I sat back. Not sure if mentioning anything about November 2016 would help or hurt our conversation.
“You know, I am a team leader over 8 men and women in my company. We are as different as night and day. There are a couple of black guys, a white woman, a Hispanic woman, a couple of good old boys, and a new engineer from the Middle East. I made it my job to figure out what really mattered to each of them. The truth of it is, I studied them. I learned about Ramadan, and then I had to learn that everybody in the Middle East was Muslim. I learned that Rosa would always sit in the corner of the room but would get a certain look when we were going the wrong way. I realized that she was never going to call me out publically, but if I asked her to tell me how she would do it while we were getting coffee in the morning, she would open up. Am I boring you? Sorry, I just get going and…”
“No, actually I need to hear this,” I said leaning in.
“I think my point is,” he began again, “is that it takes work. Not some damn seminar just some initiative to learn about people and who they are. Don’t have to agree or disagree but learn. Now when there is a disagreement on the team Mitch knows that James is not angry, he just states his points very clearly because he wants to make sure that he is heard—that’s really important for black men in the south.”
“Do tell,” I laughed.
“Did I offen..”
“No. I am sorry. But you are a living example of what I have been living and breathing for the last 18 months. So explain to me how did an old country boy like you learn about cultural intelligence?”
“Cultural what?” he looked at me like I had just grown a third horn.
“Never mind. How did learn how to lead your team like this? Did your company or another manager teach you this?”
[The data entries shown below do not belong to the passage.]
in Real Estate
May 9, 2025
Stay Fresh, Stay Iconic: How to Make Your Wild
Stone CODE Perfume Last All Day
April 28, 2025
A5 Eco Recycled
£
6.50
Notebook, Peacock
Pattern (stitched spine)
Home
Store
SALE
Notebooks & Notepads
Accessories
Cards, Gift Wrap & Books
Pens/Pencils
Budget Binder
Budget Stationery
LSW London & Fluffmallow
“When you are in charge of making sure that your product is safe and meets the expectations of the customers, you don’t have time for stupid stuff. You learn what it takes to talk to each other and respect each other. We can’t sit around fighting every day or not speaking to each other. If your potato chips are not made right, you aren’t going to buy them. If the equipment is not working right, then the potato chips ain’t right. If my team of engineers ain’t working right then, the equipment ain’t going to be working right. I lose my job, they lose their jobs, and our plant closes. Look, I am just a guy from West Tennessee. I don’t have a fancy degree like some of the other team leaders, but in my small town, we had no choice but to learn how to live and work together cause none of us had enough live on a hill. When you needed a cord of wood, you didn’t care who brought it to you. You better learn to talk to people, or you were gonna go cold, hungry, or have a bunch of crops that wouldn’t get pulled in.”
Before I could continue my unapproved IRB interview, roughhousing at the end of the pool brought us back to the reality of childcare. As we each got up to convince our sons that throwing balls at their sisters’ heads was the way to end their time in the pool, we knew that our conversation was over.
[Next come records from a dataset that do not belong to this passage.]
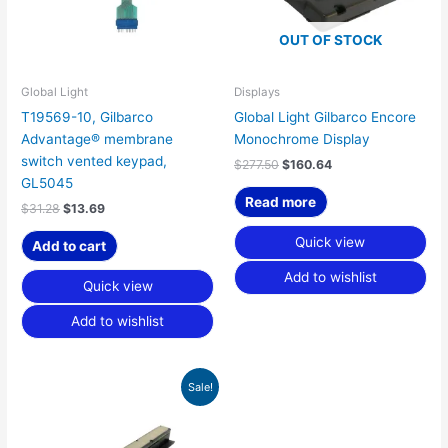
OUT OF STOCK
Global Light
Displays
T19569-10, Gilbarco
Global Light Gilbarco Encore
Advantage® membrane
Monochrome Display
switch vented keypad,
$
277.50
$
160.64
GL5045
Read more
$
31.28
$
13.69
Quick view
Add to cart
Add to wishlist
Quick view
Add to wishlist
Original
Current
Sale!
price
price
was:
is:
$145.00.
$45.31.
After sorting out various pleas of innocence and injury, we decided that the kids had enough playing for the day. Gathering our respective flocks up to prepare them for re-entry to our temporary quarters, we each tended to our own.
“If you ever find out why Texans think that Brisket is BBQ, will you write a book on it to help all of us poor southerners understand their special brand of crazy?”
“Honey, I will write as soon as I understand why they have more Whataburgers than Waffle Houses!”